→ Exercise requirements
Pull every line that includes the word "beige" out of the data below and copy it.

(Records from a data collection)
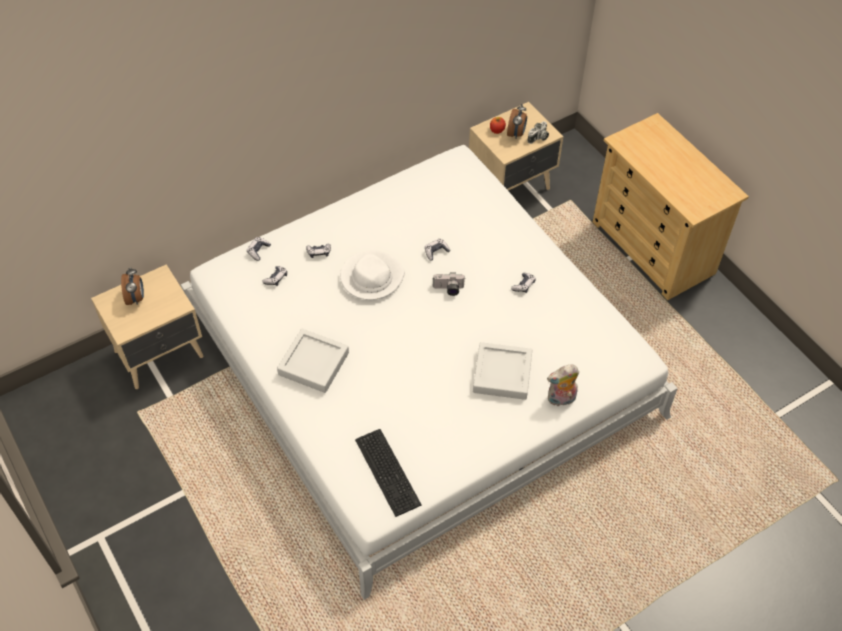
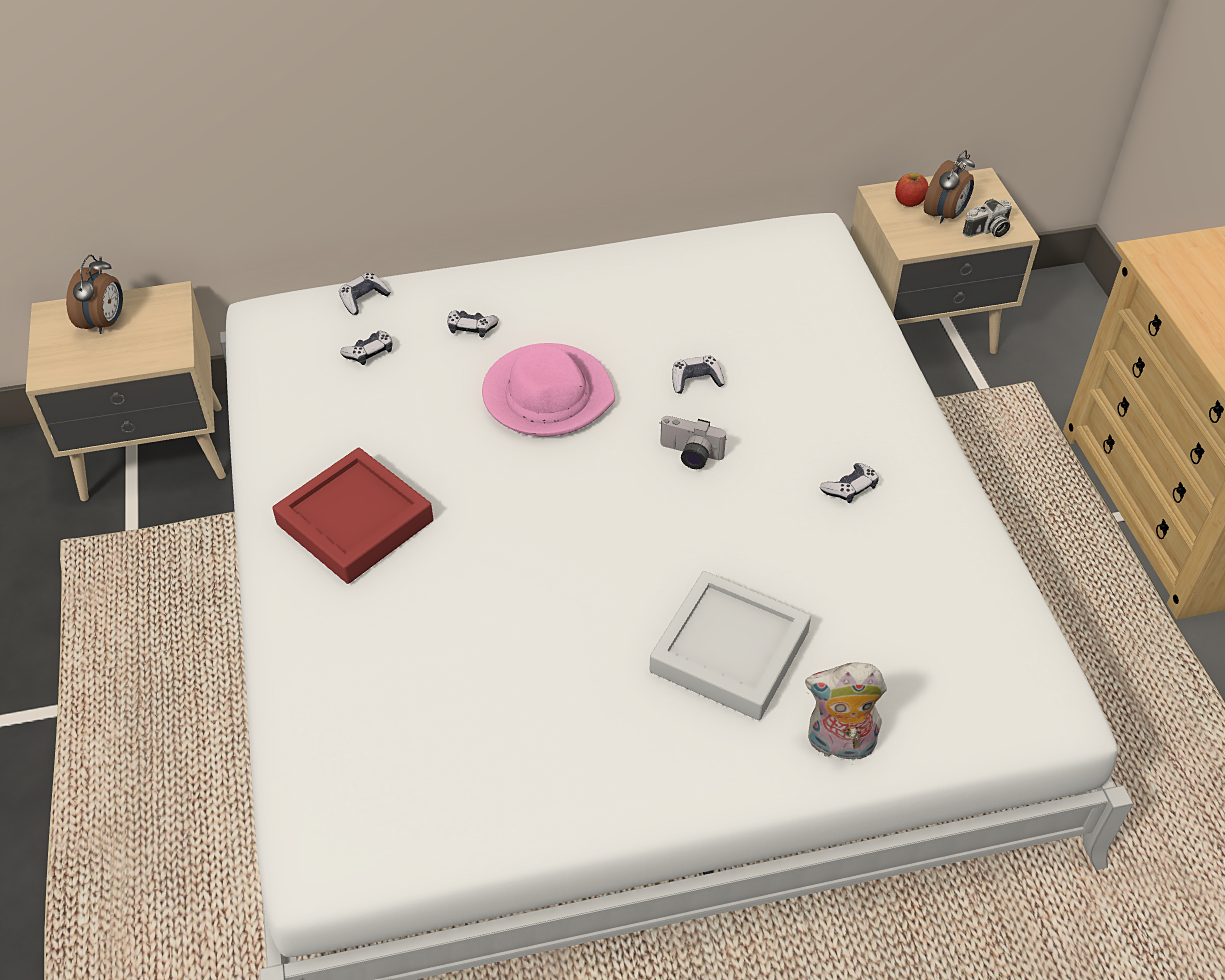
camera: 20 degrees right, 5 degrees down
(313, 364) = (355, 522): grey tray -> red tray
(371, 277) = (547, 395): white hat -> pink hat
(388, 470) = (395, 781): keyboard -> none

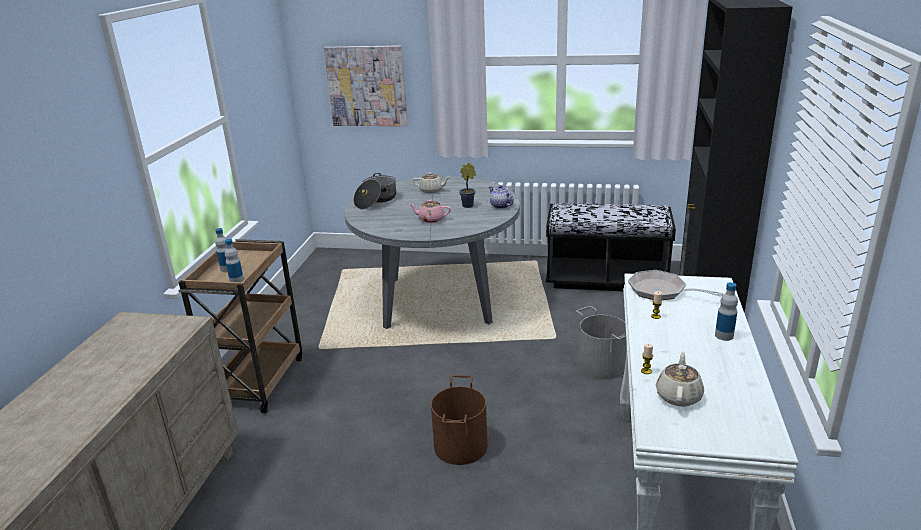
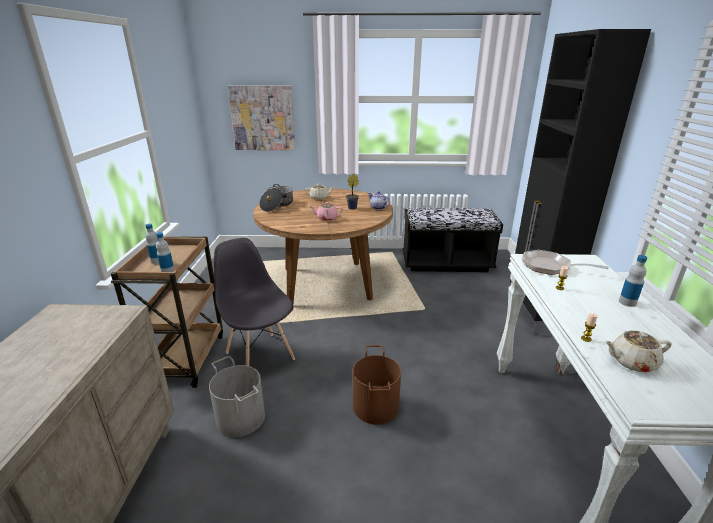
camera: 10 degrees left, 0 degrees up
(340, 382) = (260, 355): none -> grey chair
(438, 301) = (326, 284): grey dining table -> brown dining table
(602, 365) = (467, 329): grey bucket -> grey bucket (241, 417)
(678, 396) = (632, 362): beige teapot -> beige teapot turned 105 degrees counterclockwise

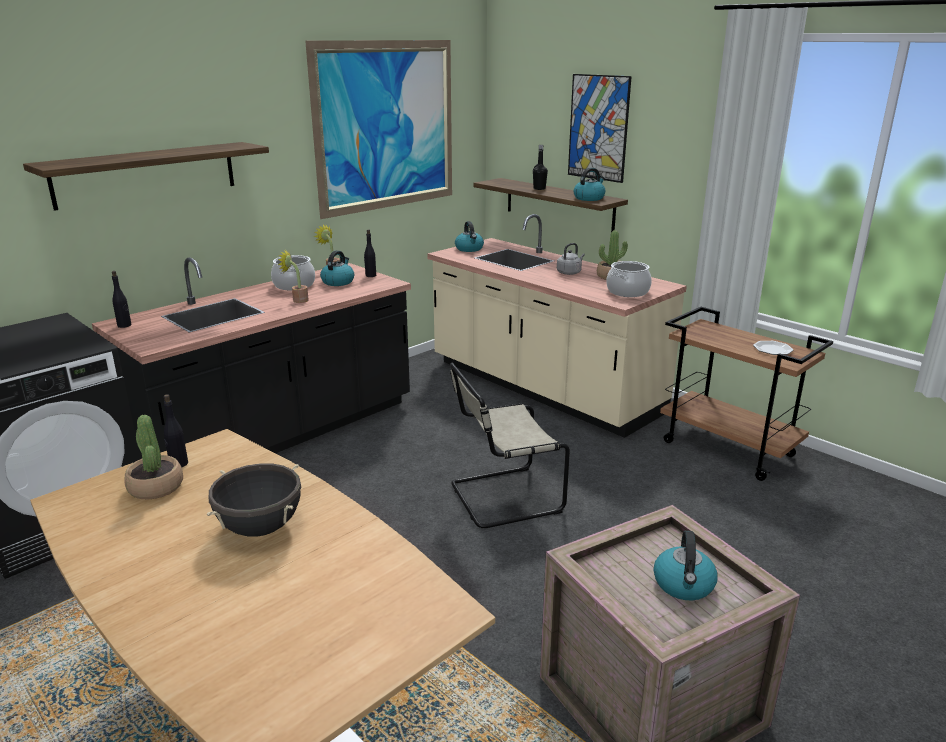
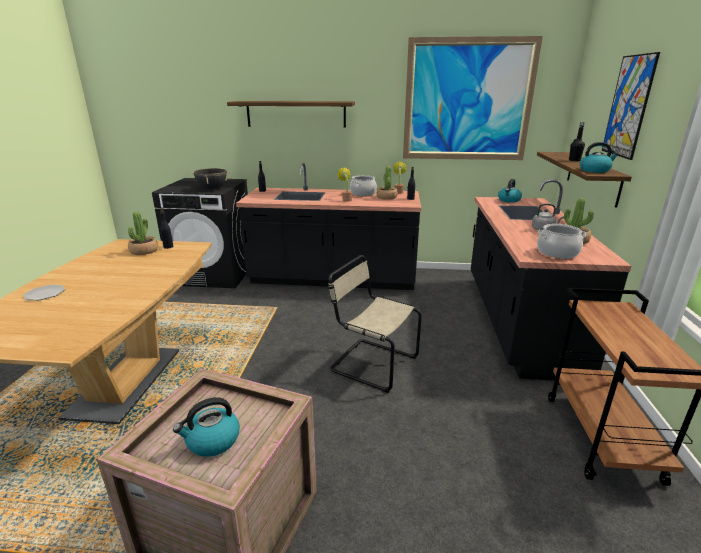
camera: 50 degrees right, 0 degrees up
(260, 528) = (124, 280): black cooking pot -> black cooking pot (212, 189)
(338, 282) = (386, 197): kettle -> potted plant
(543, 387) = (517, 320): beige counter -> black counter
(773, 349) = (651, 352): plate -> plate (44, 294)

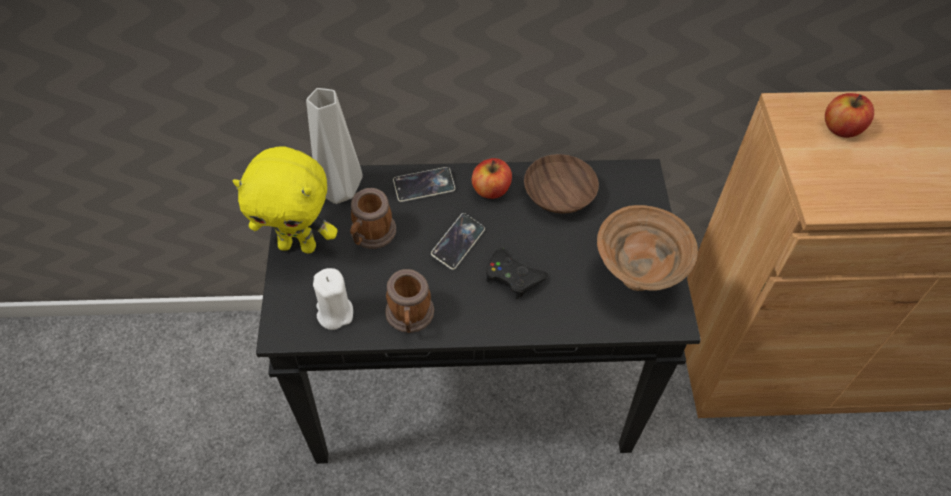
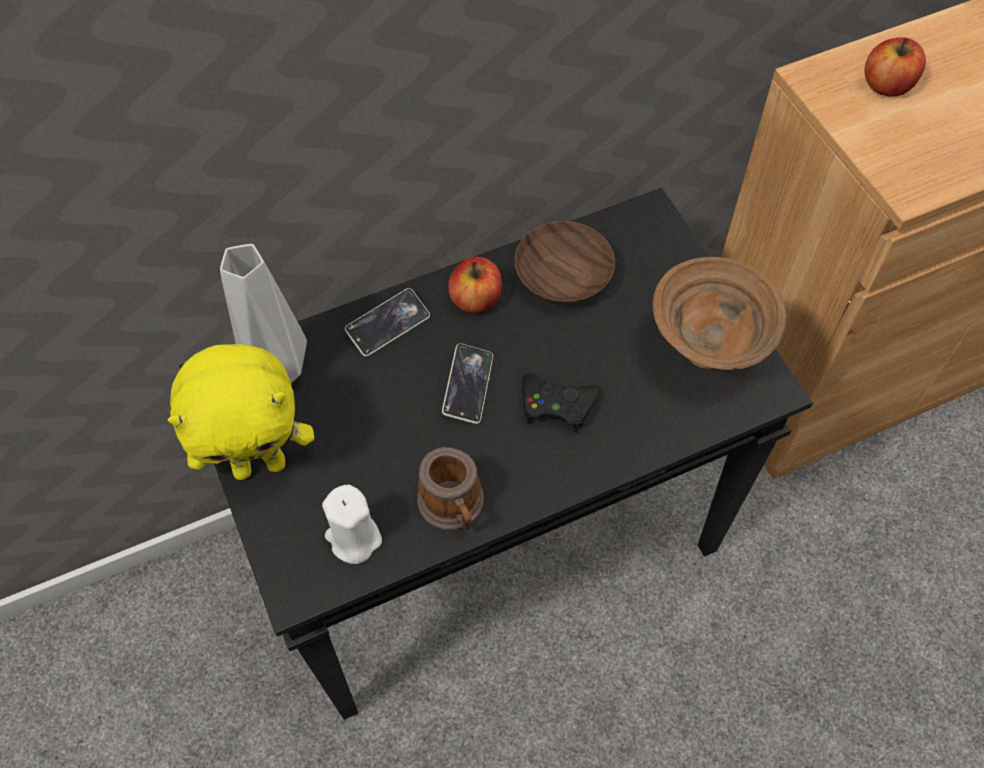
camera: 20 degrees left, 5 degrees up
(371, 235) = (350, 415): mug -> none

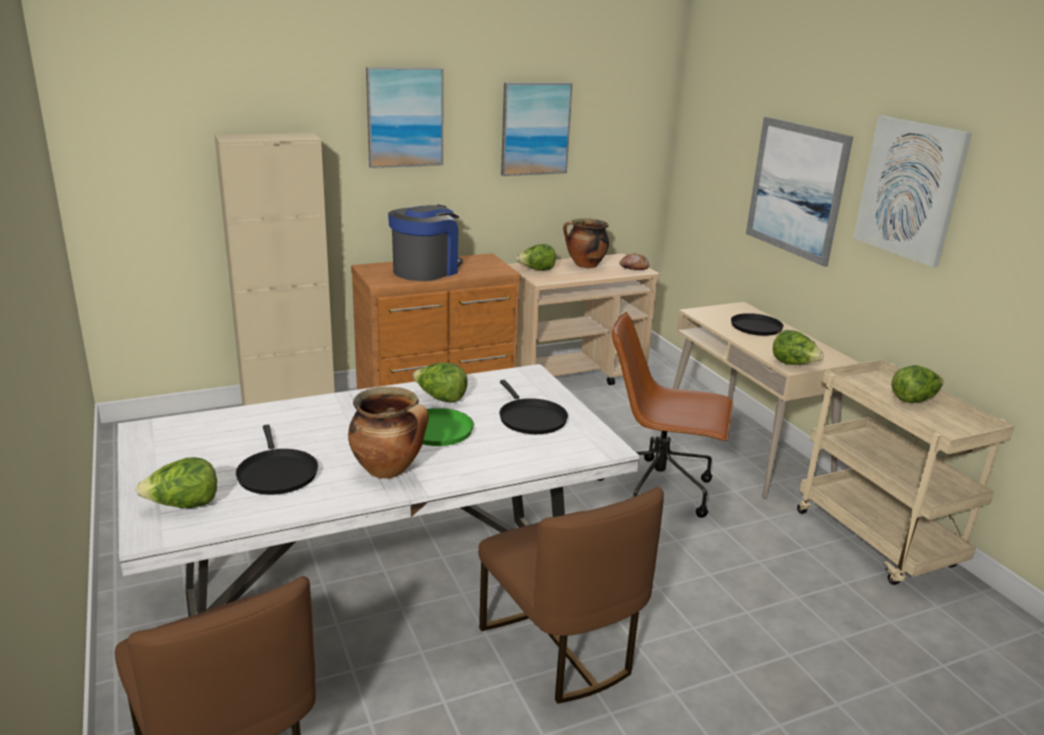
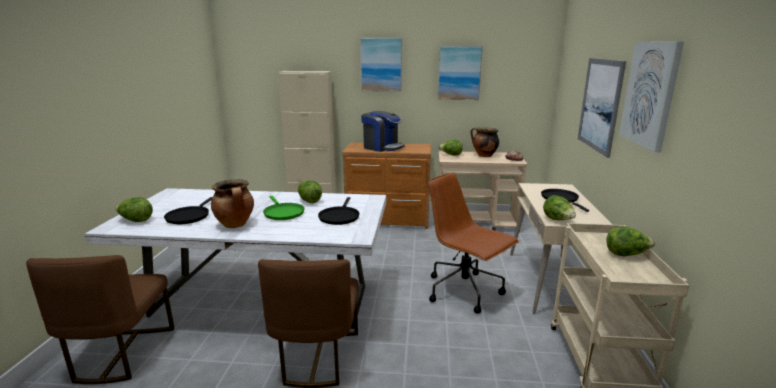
camera: 30 degrees right, 5 degrees down
(426, 270) = (382, 147): coffee machine -> coffee machine turned 60 degrees clockwise

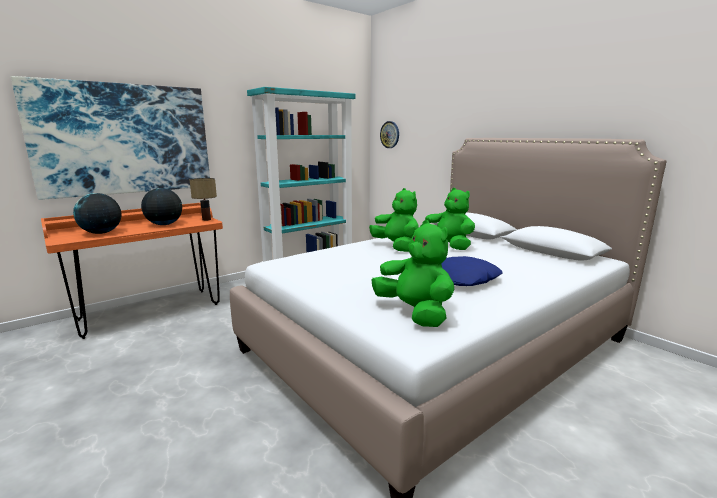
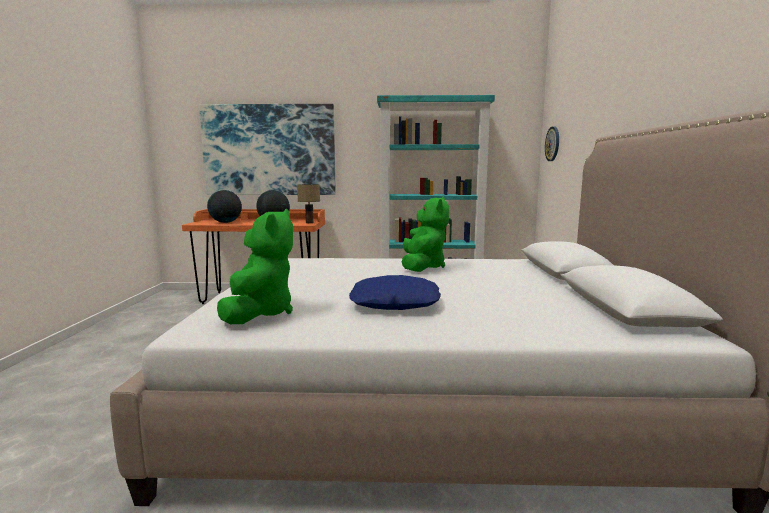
camera: 40 degrees right, 5 degrees down
(448, 245) = (487, 276): green plush toy -> none

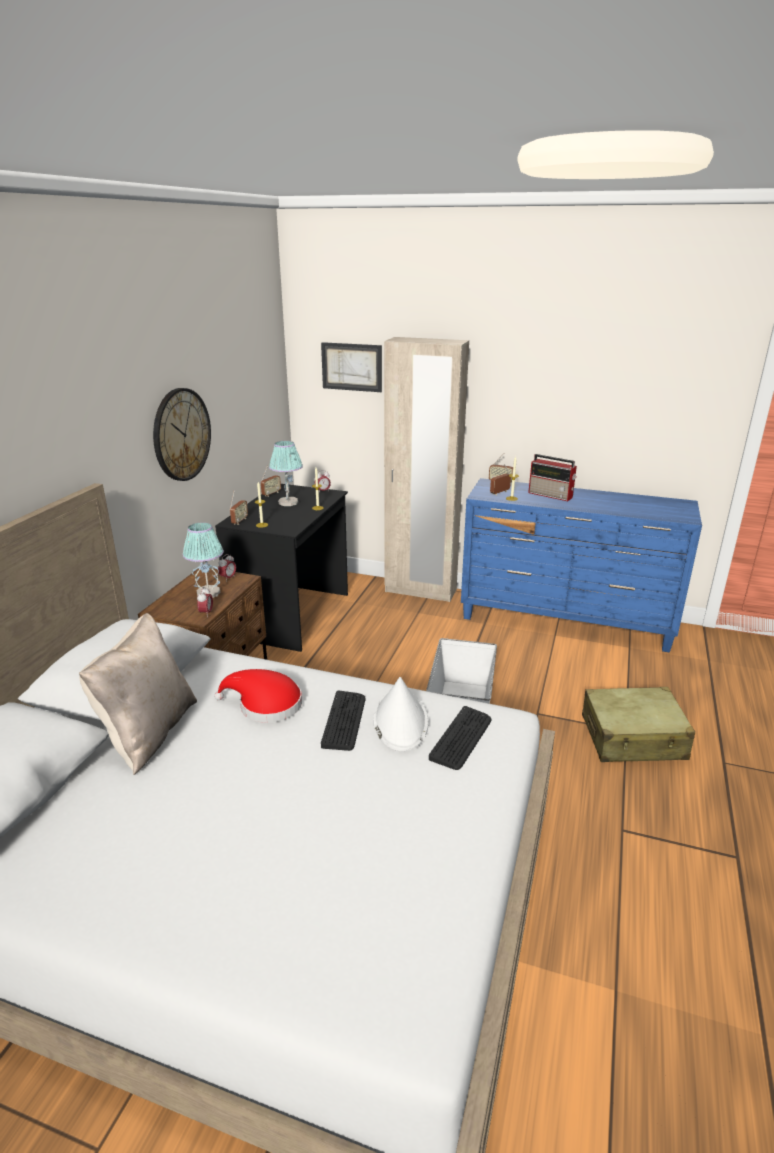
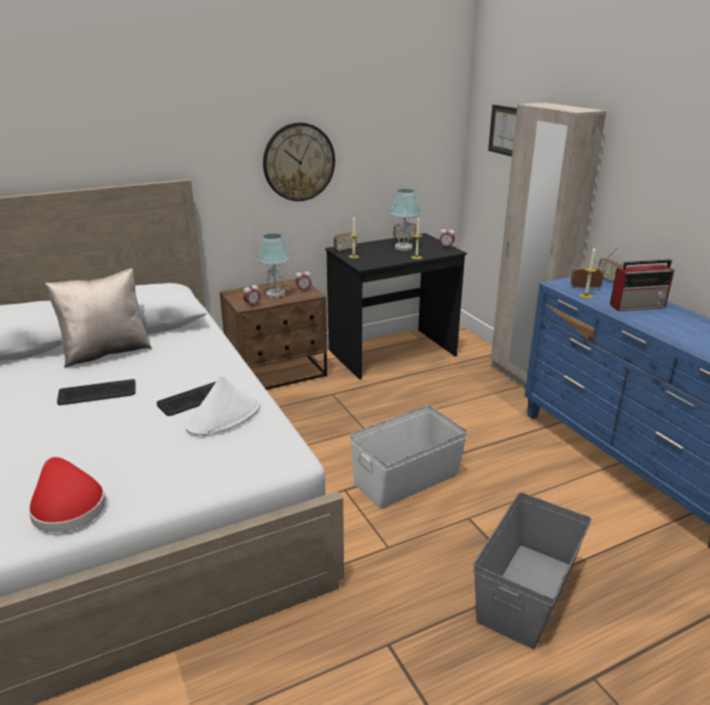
camera: 45 degrees right, 0 degrees up
(265, 705) = (178, 367): red hat -> red hat (67, 506)
(461, 738) = (236, 448): keyboard -> keyboard (97, 393)
(551, 495) = (638, 306): radio -> radio turned 90 degrees counterclockwise
(633, 738) = (527, 592): beige suitcase -> grey storage box

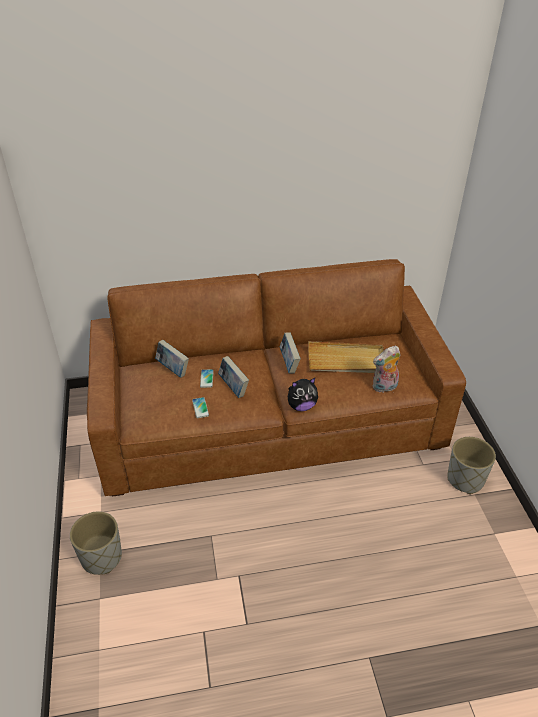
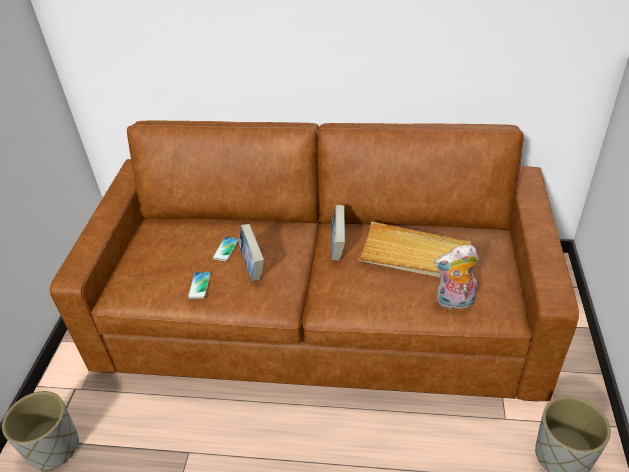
camera: 20 degrees right, 0 degrees up
(173, 369) = (192, 231): book -> none
(301, 406) = (330, 307): plush toy -> none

→ Solution
(678, 396) = (632, 362): beige teapot -> beige teapot turned 105 degrees counterclockwise
(543, 387) = (517, 320): beige counter -> black counter
(633, 738) = (527, 592): beige suitcase -> grey storage box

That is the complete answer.